传令大同、宣府、怀化等州郡,严守防务,即使是也先挟皇上于城下,也不得开城相迎。

”这样的一旨太后懿命超出了所有人的想象。

在突如其来的噩耗与前所未有的打击中,面对风雨飘摇的局势,孙太后没有更多的时间认真斟酌周详,却在第一刻作出了最正确的决断。

立皇子朱见为皇太子是为了稳固大明国本。

抄没王振家,是以消弭民怨。

升于谦并命王监国,随后又及时晓谕各守镇边将,在瓦剌挟持皇帝朱祁镇到达时,不得轻易出迎或交战,是为了扭转危局,稳定乾坤。

这样的气度,这样的睿智,让所有人惊讶。

此时此刻,他们才真正理解当年宣宗遗诏中那句“国家大事白于皇太后”的真正用意。

于是,大臣们的心暂时定了下来,各自退下。

当乾清宫的东暖阁只剩下孙太后一个人的时候,又有谁看到她眼中闪过的点点晶莹呢?“祁镇!”眼中噙泪,心中滴血。

    天底下所有的母亲都是一样的,只是可惜,她不仅仅是朱祁镇一人的母后,更是天下万民的太后。

所以,她要先保大局。

夜已经很深了,守夜的小宫女靠着殿门打着瞌睡,孙太后望着窗外的月光面色静谧,湘汀为她披了一件轻软的紫纱云纹缎裳,她知道太后在等一个人,等那个人为她拿一个主意,如果等不来,今夜她是绝不会睡的。

“湘汀,去看看,阮浪该回来了!”孙太后呓语着。

“是!”湘汀有些疑惑,她竖着耳朵听了又听,没有半点儿声响,然而她还是顺从地走了出去。

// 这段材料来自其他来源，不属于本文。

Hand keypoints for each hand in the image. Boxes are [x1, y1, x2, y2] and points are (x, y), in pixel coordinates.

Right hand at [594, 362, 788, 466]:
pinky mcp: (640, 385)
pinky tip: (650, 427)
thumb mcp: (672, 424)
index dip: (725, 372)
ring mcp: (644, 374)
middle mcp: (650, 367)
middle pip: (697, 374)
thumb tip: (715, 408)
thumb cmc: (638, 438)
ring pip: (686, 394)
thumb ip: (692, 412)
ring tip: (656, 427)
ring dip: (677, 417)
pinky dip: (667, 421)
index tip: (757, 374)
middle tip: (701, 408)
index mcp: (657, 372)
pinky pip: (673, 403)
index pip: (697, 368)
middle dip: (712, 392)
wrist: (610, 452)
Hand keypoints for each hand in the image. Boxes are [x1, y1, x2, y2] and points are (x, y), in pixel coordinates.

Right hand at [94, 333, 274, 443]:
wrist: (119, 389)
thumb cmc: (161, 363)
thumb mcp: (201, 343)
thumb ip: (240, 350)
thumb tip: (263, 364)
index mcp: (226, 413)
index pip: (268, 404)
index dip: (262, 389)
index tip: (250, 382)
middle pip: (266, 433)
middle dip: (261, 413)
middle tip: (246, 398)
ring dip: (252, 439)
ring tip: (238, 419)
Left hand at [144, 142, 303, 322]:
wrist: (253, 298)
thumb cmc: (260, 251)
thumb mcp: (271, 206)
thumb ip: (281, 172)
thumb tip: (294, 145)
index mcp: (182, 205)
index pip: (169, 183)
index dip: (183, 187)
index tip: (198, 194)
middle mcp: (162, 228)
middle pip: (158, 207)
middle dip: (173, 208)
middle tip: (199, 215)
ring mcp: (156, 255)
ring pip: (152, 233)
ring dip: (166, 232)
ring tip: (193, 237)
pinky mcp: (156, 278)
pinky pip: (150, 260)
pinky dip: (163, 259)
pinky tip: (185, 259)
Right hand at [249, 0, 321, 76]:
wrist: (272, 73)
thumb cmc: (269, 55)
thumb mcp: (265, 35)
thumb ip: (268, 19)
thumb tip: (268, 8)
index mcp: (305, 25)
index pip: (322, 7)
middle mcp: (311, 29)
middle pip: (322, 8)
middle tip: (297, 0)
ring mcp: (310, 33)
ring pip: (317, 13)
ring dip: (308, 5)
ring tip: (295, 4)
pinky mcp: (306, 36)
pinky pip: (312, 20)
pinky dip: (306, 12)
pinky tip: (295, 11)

“传令各宫门,阮浪可以骑马入内!”孙太后又补了一句。

“是!”又过了半盏茶的光景儿,一阵马蹄响在寂静的宫苑中,是那样惊心,满面灰尘的阮浪奔了进来,他从怀里掏出一个信筒递给孙太后。

那小小的竹筒外面湿湿的,自然是阮浪的汗,顾不得说上一句体恤的话,孙太后亟亟地取出书信,湘汀立即将烛火拨旺,孙太后展开一看,柳眉不由深深蹙了起来。

想不到这一次,许彬会和自己想得一模一样。

“釜底抽薪?”孙太后深深吸了口气,鼻子酸酸的,眼泪止不住地流淌了下来。

    难道真的没有别的办法了吗?“娘娘!”湘汀与阮浪不明就里,想要安慰也不知如何开口。

孙太后在案前又写了一封信交给阮浪:“八百里加急,差稳妥之人立即送给襄王!”一向对孙太后言听计从的阮浪却迟疑了,他没有伸手去接:“太后,非要如此吗?咱们还有太子殿下,为何是襄王?”湘汀这才猛然醒过闷来,她扑通一声跪在地上:“太后,不能呀,千万不能呀。

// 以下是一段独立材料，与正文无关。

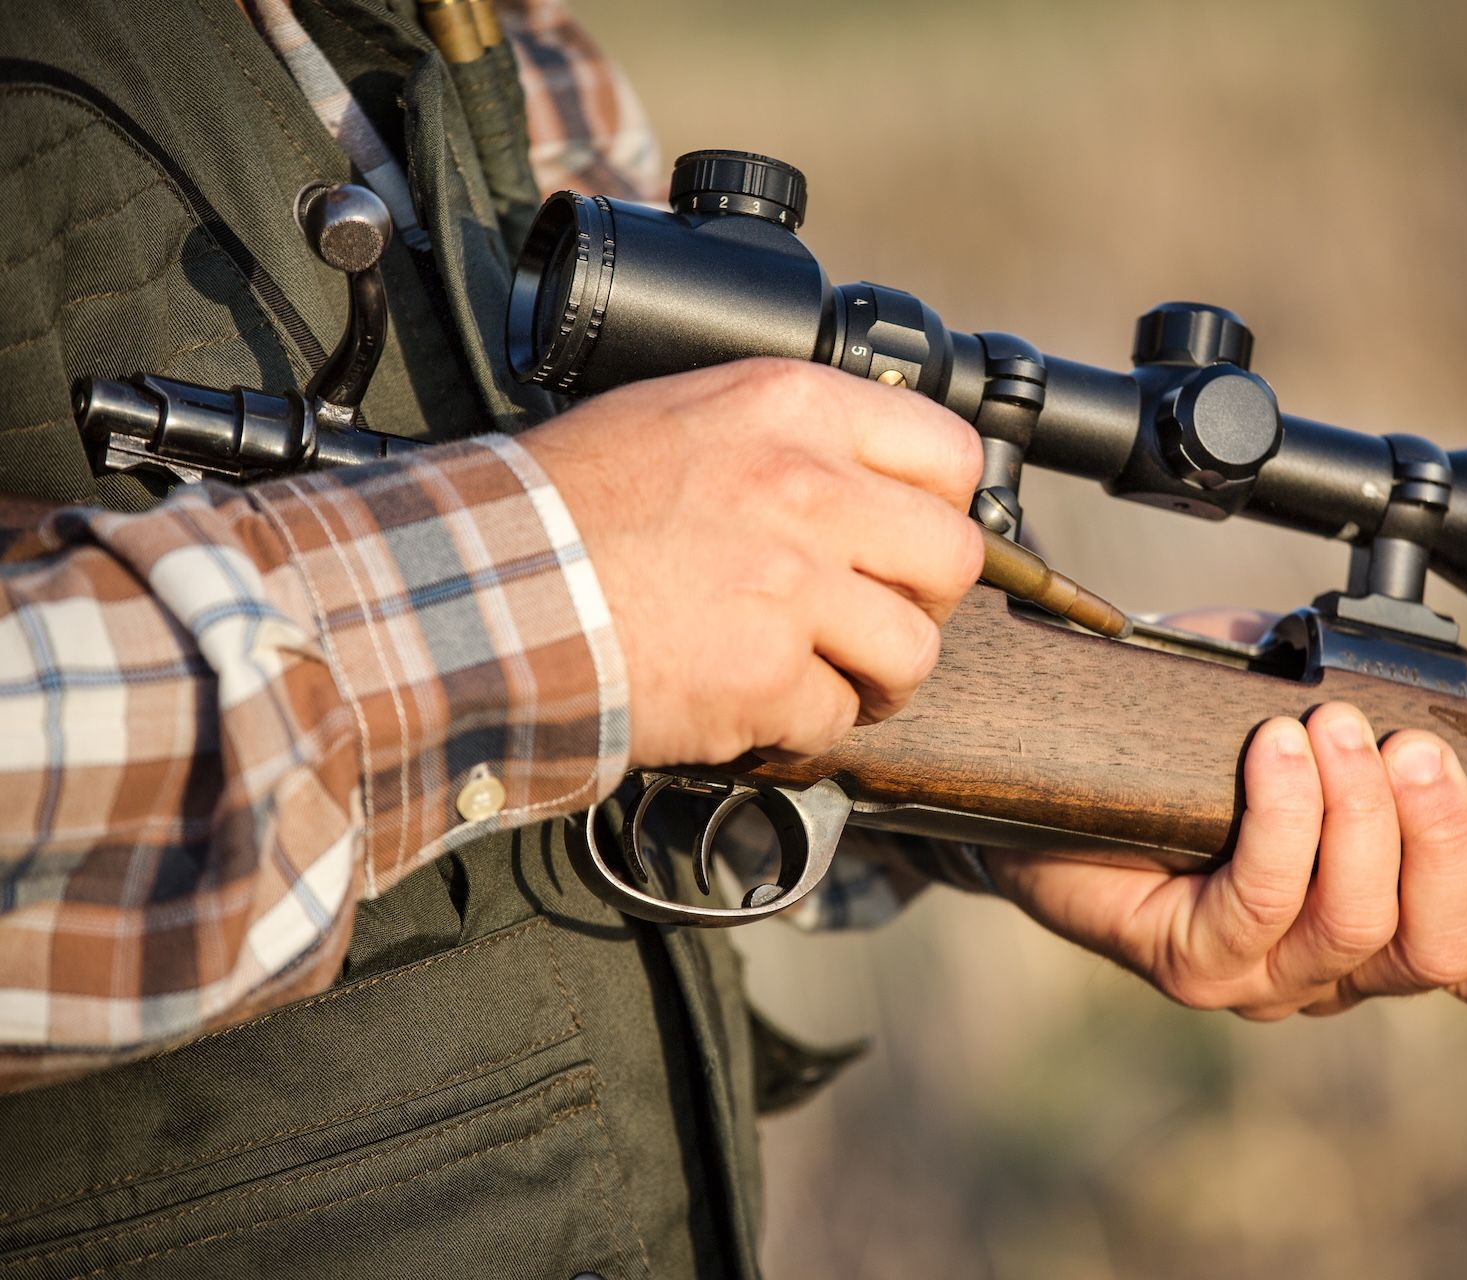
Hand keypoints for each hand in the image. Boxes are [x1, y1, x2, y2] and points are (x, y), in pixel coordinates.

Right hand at [520, 359, 983, 766]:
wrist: (481, 583)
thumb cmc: (561, 504)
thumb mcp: (683, 417)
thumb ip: (785, 439)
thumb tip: (862, 477)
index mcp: (793, 407)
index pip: (949, 452)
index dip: (942, 508)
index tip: (912, 540)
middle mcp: (810, 488)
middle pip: (952, 557)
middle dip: (924, 601)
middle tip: (876, 617)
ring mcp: (795, 586)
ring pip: (913, 650)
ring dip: (878, 676)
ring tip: (827, 676)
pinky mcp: (767, 675)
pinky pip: (835, 717)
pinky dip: (801, 727)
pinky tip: (755, 706)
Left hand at [991, 704, 1466, 1031]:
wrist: (1053, 772)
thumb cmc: (1188, 740)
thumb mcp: (1300, 698)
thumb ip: (1372, 697)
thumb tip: (1416, 667)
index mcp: (1388, 922)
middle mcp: (1335, 969)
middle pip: (1438, 950)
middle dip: (1445, 840)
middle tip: (1416, 747)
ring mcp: (1262, 976)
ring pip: (1355, 928)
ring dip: (1360, 817)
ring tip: (1331, 727)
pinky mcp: (1190, 963)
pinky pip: (1258, 903)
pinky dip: (1283, 820)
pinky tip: (1274, 752)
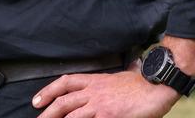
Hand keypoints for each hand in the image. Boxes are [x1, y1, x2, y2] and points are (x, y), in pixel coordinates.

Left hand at [30, 70, 178, 117]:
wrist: (157, 84)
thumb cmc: (141, 84)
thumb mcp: (116, 81)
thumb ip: (103, 87)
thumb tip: (99, 94)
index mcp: (95, 80)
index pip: (65, 83)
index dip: (48, 91)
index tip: (37, 100)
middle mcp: (94, 92)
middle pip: (63, 101)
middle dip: (47, 112)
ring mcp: (100, 105)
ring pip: (71, 115)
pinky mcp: (109, 116)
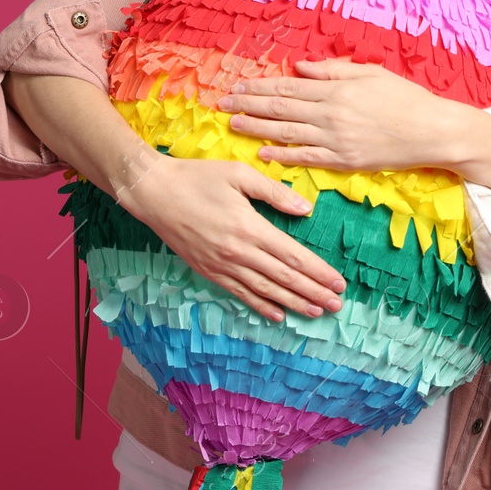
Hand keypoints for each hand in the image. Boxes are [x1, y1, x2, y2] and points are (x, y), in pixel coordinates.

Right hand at [114, 153, 346, 322]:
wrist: (153, 193)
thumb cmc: (198, 177)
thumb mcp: (240, 175)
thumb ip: (275, 193)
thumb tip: (306, 209)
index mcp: (250, 227)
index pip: (293, 256)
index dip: (318, 271)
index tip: (338, 283)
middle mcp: (238, 252)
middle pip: (284, 278)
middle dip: (313, 293)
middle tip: (336, 306)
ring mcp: (221, 265)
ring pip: (265, 291)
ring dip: (293, 303)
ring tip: (315, 313)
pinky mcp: (208, 271)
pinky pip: (240, 293)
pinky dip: (261, 306)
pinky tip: (278, 314)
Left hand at [217, 58, 466, 171]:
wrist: (433, 131)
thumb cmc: (406, 99)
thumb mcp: (370, 74)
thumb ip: (332, 70)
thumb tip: (298, 67)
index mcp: (336, 89)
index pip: (288, 86)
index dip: (259, 86)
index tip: (237, 85)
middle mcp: (331, 113)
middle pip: (280, 108)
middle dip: (248, 104)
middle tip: (222, 103)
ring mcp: (336, 140)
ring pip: (286, 132)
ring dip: (256, 128)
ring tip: (233, 123)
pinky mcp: (344, 161)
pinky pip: (305, 159)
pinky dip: (281, 156)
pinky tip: (262, 153)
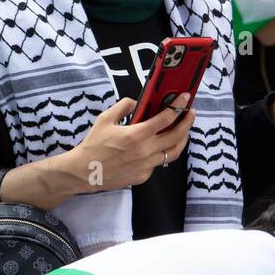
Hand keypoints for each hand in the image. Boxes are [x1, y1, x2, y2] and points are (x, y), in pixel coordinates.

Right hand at [72, 94, 195, 191]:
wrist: (84, 171)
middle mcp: (145, 151)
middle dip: (187, 122)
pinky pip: (158, 163)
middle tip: (190, 113)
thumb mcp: (105, 118)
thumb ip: (124, 106)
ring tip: (183, 130)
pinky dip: (162, 152)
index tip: (184, 99)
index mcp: (136, 135)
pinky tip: (159, 146)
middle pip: (176, 136)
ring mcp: (146, 166)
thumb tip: (137, 103)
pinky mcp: (143, 176)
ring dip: (181, 139)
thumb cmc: (93, 144)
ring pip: (173, 152)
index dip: (178, 107)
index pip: (165, 119)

还没有到绝境,咱们多准备些金银财宝,派使官一定能迎回皇上的。

再说了,就是有个万一,那也是要立太子呀。

否则您是什么?皇嫂?百年之后,庙堂之上,哪有子侄拜祭婶娘的?”孙太后凝视着他们,眼中神色说不清是欣慰还是幽怨,她轻叹一声道:“你们的心思我都明白,可如今若是太子即位,祁镇恐怕永远也回不来了。

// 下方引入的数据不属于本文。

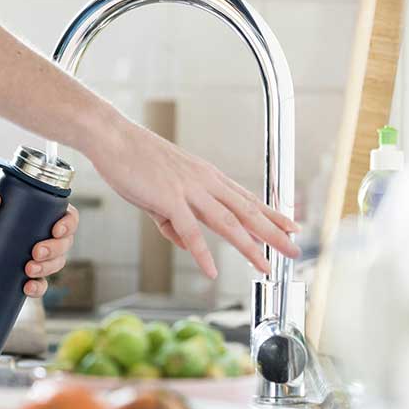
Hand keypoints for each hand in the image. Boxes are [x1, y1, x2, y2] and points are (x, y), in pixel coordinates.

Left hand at [0, 185, 78, 297]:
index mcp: (35, 212)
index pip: (65, 215)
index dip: (69, 223)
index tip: (56, 229)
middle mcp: (38, 234)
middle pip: (64, 243)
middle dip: (56, 250)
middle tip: (35, 252)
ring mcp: (30, 256)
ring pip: (55, 264)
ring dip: (49, 268)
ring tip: (28, 270)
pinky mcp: (18, 275)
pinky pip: (38, 284)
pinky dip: (38, 288)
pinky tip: (27, 288)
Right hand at [90, 120, 299, 278]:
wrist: (113, 138)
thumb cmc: (133, 160)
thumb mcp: (159, 192)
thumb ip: (173, 220)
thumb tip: (184, 243)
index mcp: (206, 176)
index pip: (246, 198)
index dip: (271, 213)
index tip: (290, 225)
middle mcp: (205, 182)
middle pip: (247, 211)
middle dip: (274, 232)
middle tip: (295, 249)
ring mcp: (189, 189)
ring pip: (227, 222)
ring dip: (249, 246)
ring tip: (265, 266)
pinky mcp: (169, 198)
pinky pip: (190, 231)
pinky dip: (201, 253)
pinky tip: (212, 270)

再说现在的情势也不比先皇走的时候,咱们不能再立儿皇帝了。

”“这是为何?”湘汀越发糊涂了。

阮浪盯着桌上那苍劲的四个大字“釜底抽薪”,他豁然明白过来了,“是了,若太子登基,皇上就是太上皇,是大明的君父。

也先一定以为奇货可居,更会以此要挟朝廷,自然也不会将人送回。

可若是立了襄王,那就不一样了。